_WHAT TO WORK ON_. A stretch of the entries below is to be set down exactly, running from the line with "slide_number [150, 1042, 588, 1103]" through the line with "Page size: 1626x1125.", both included, and no other line.

_Records contained in a dataset_.

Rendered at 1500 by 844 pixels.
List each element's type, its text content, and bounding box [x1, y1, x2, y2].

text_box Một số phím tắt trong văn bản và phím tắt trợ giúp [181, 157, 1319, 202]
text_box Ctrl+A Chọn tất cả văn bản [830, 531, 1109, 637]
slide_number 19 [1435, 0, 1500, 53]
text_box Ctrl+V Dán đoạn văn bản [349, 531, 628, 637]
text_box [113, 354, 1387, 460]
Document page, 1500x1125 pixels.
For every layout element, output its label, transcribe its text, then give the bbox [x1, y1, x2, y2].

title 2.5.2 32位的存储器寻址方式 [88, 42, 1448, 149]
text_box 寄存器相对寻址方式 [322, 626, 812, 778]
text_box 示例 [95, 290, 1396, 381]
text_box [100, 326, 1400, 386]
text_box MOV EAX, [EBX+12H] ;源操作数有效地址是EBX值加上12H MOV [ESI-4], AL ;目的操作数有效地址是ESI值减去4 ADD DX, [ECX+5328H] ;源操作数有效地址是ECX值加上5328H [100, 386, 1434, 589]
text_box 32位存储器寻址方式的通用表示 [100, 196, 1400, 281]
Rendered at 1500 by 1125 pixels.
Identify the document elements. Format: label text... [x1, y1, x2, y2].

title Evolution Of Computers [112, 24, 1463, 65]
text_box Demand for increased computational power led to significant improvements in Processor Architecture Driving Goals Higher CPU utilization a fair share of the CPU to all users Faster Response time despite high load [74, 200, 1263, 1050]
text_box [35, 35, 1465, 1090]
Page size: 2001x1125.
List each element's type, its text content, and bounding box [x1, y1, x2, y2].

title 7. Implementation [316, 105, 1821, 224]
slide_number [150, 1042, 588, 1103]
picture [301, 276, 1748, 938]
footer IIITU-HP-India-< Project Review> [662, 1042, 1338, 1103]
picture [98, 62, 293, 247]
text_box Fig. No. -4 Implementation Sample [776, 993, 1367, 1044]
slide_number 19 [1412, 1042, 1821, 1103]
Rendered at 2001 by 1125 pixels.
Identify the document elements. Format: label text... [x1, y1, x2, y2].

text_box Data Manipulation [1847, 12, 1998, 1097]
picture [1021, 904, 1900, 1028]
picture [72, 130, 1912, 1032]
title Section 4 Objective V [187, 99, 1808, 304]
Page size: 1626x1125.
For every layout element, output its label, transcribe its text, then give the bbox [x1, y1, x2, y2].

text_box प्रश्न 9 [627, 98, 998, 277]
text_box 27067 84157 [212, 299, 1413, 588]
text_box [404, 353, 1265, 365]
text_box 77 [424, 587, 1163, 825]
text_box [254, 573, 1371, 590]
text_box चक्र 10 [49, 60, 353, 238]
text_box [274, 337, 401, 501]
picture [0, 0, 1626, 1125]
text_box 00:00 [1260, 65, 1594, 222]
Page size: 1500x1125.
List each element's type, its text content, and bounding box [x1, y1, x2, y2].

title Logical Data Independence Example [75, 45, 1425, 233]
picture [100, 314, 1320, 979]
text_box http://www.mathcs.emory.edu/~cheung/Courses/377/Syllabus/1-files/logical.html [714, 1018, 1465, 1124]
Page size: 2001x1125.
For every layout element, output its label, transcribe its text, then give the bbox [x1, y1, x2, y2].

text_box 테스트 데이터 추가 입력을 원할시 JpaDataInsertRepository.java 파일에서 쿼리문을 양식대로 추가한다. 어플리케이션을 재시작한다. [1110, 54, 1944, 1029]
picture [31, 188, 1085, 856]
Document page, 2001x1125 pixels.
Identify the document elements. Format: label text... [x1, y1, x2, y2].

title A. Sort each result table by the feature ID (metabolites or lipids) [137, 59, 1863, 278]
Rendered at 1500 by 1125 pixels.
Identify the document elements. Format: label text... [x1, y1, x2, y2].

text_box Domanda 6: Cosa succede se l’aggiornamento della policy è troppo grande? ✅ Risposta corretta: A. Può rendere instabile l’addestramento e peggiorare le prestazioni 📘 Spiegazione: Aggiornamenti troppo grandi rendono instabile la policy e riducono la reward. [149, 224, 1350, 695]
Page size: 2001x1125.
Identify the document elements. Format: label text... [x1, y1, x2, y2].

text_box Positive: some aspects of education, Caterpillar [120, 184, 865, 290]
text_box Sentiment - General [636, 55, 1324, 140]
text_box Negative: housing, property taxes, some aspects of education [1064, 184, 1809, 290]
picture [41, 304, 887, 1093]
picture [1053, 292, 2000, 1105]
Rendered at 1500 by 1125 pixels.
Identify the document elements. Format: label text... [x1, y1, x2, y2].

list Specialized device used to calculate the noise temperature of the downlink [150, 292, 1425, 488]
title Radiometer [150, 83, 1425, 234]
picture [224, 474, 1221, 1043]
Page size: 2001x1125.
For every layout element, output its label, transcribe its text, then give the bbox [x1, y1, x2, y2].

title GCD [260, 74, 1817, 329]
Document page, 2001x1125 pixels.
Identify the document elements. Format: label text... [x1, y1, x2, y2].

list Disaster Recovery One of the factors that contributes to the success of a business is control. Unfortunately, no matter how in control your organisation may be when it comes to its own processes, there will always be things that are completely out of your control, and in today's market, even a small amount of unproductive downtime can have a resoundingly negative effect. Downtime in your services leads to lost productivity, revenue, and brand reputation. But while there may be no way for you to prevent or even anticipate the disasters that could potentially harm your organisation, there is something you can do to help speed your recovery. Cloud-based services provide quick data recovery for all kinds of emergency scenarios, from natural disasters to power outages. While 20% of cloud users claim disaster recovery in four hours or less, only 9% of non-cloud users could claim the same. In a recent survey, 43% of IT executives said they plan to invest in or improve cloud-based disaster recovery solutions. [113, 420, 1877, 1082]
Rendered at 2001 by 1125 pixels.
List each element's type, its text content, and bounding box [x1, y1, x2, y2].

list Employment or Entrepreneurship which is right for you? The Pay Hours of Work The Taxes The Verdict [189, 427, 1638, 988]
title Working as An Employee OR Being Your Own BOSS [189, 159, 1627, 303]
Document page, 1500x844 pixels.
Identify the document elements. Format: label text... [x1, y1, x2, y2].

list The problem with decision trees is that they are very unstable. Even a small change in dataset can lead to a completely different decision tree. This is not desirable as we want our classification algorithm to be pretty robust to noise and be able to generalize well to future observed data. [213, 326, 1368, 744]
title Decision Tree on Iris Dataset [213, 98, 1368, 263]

_EXERCISE RESULT_.
slide_number [150, 1042, 588, 1103]
picture [301, 276, 1748, 938]
footer IIITU-HP-India-< Project Review> [662, 1042, 1338, 1103]
picture [98, 62, 293, 247]
text_box Fig. No. -4 Implementation Sample [776, 993, 1367, 1044]
slide_number 19 [1412, 1042, 1821, 1103]
Rendered at 2001 by 1125 pixels.
Identify the document elements. Format: label text... [x1, y1, x2, y2].

text_box Data Manipulation [1847, 12, 1998, 1097]
picture [1021, 904, 1900, 1028]
picture [72, 130, 1912, 1032]
title Section 4 Objective V [187, 99, 1808, 304]
Page size: 1626x1125.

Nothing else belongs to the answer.